**Work item:**
Every line of the entries below that mentions "Revoluciones" is to be copied out.

**Source records:**
- - - - - - -
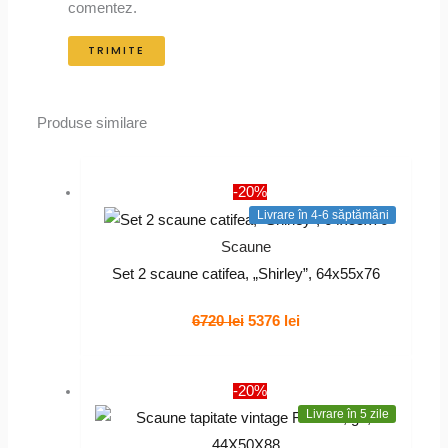
comentez.
Produse similare
-20%
Livrare în 4-6 săptămâni
Scaune
Set 2 scaune catifea, „Shirley”, 64x55x76
Prețul
Prețul
6720
lei
5376
lei
inițial
curent
a
este:
-20%
fost:
5376 lei.
Livrare în 5 zile
6720 lei.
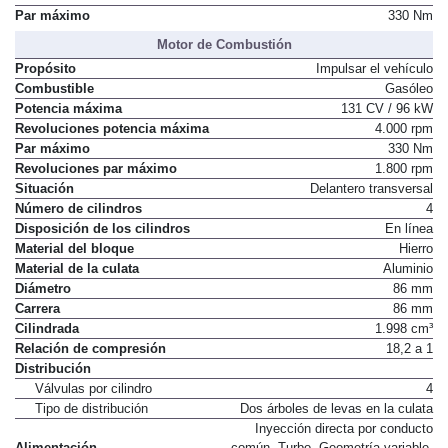
Par máximo
330 Nm
Motor de Combustión
Propósito
Impulsar el vehículo
Combustible
Gasóleo
Potencia máxima
131 CV / 96 kW
Revoluciones potencia máxima
4.000 rpm
Par máximo
330 Nm
Revoluciones par máximo
1.800 rpm
Situación
Delantero transversal
Número de cilindros
4
Disposición de los cilindros
En línea
Material del bloque
Hierro
Material de la culata
Aluminio
Diámetro
86 mm
Carrera
86 mm
Cilindrada
1.998 cm³
Relación de compresión
18,2 a 1
Distribución
Válvulas por cilindro
4
Tipo de distribución
Dos árboles de levas en la culata
Inyección directa por conducto
Alimentación
común. Turbo. Geometría variable.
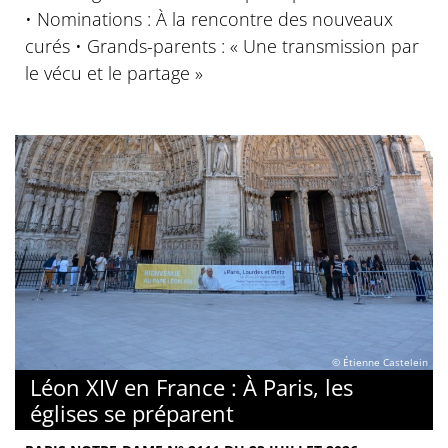
• Nominations : À la rencontre des nouveaux
curés • Grands-parents : « Une transmission par
le vécu et le partage »
© Étienne Castelein
Léon XIV en France : À Paris, les
églises se préparent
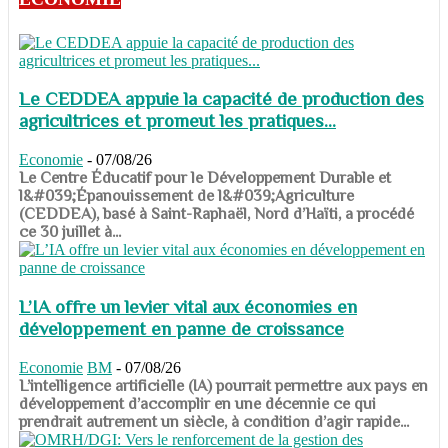
Le CEDDEA appuie la capacité de production des
agricultrices et promeut les pratiques...
Economie
-
07/08/26
​​​​​​​Le Centre Éducatif pour le Développement Durable et
l&#039;Épanouissement de l&#039;Agriculture
(CEDDEA), basé à Saint-Raphaël, Nord d’Haïti, a procédé
ce 30 juillet à...
L’IA offre un levier vital aux économies en
développement en panne de croissance
Economie
BM
-
07/08/26
​​​​​​​L’intelligence artificielle (IA) pourrait permettre aux pays en
développement d’accomplir en une décennie ce qui
prendrait autrement un siècle, à condition d’agir rapide...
- - - - - - -
**Written response:**
Revoluciones potencia máxima
Revoluciones par máximo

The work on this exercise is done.